- Born: Tłʼatsoh Arizona, US
- Died: Arizona, US
- Education: Self-taught
- Known for: Painting
- Patrons: Matthew Murphy

= Klah Tso =

Navajo painter active in the 1910s in Arizona

Klah Tso (mid-19th – early 20th century) was a Navajo painter. He is considered a pioneer Navajo easel painter, and was one of several proto-modern Navajo artists.

==Background==
Klah Tso was also known as Big Lefthanded, Big Lefthanded Chou, or Old Hostin Claw. He should not be confused with Hastiin Klah, the Navajo weaver, or Choh, the Navajo graphic artist. He lived near Tuba City, Arizona, or possibly Indian Wells. He was a traditional singer.

==Artwork==
From around 1902 to 1915, Klah Tso created equestrian and ceremonial paintings using natural pigments applied with a stick. The Navajo agent and trader, Matthew M. Murphy collected 29 of Klah Tso's sandpaintings, which were believed to be created between 1905 and 1912. The selling of his artwork to Murphy was a major part of what marked Klah Tso's work as proto-modern, as past Navajo artwork was only made for the use of the cultural group.

Klah Tso also adopted a variety of Western materials such as oil, gouache, tempera, and colored pencil. He painted representational, narrative works on brown cotton cloth.

Several of Klah Tso's works are in the collections of the National Anthropological Archives. The Ride portrays a line of Navajo riders following a man with a ceremonial staff.
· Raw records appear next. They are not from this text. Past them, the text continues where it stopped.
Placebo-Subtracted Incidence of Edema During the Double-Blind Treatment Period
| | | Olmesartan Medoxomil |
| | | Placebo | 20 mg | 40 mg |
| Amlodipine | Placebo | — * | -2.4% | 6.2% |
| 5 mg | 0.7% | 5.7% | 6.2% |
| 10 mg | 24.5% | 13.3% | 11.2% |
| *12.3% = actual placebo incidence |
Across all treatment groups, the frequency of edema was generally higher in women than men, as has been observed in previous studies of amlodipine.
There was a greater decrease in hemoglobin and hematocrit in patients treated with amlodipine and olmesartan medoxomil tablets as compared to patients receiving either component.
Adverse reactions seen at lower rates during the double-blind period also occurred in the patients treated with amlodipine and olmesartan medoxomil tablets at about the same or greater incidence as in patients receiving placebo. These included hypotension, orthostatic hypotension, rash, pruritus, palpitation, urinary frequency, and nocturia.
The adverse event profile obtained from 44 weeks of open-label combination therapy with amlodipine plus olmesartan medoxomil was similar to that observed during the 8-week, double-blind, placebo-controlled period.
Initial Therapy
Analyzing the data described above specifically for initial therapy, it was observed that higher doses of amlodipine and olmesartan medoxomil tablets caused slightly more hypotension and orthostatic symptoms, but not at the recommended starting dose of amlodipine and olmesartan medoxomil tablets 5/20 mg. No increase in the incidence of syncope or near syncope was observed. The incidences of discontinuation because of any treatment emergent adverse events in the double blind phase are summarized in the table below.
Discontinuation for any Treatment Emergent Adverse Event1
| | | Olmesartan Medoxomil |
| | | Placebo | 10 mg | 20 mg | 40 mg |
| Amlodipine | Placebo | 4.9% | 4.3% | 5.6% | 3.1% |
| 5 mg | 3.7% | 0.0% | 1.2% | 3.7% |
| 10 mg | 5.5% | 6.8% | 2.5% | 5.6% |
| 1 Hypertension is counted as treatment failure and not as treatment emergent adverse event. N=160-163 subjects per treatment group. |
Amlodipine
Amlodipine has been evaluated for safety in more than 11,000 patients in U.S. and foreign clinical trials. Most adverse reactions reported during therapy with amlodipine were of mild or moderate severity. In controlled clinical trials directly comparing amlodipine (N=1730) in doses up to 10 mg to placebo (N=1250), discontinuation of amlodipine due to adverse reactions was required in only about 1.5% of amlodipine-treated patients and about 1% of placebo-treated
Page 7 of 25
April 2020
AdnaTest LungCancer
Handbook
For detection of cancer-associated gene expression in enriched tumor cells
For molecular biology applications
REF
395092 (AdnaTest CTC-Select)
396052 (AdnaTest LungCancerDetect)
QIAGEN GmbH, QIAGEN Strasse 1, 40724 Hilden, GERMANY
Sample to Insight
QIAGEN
There is no background but the horses are kicking up a cloud of dust on the tan-dyed cotton cloth background. While some of his works are secular in subject matter, many portray Navajo ceremonies.

Jeanne O. Snodgrass wrote that he created, "one of the loveliest known early American Indian paintings" to be seen by non-Natives. His work is also in the Museum of Northern Arizona, Katherine Harvey Collection in Flagstaff, Arizona. Navajo Feather Dance is one of many sandpaintings originally collected by Murphy, and portrays two dancing figures, each with its own ground line showing that each lives within a very specific environment that is theirs alone. The figures in this work have naturalistic proportions which is atypical of traditional Navajo artwork and is yet another sign of a transition to a more modern style.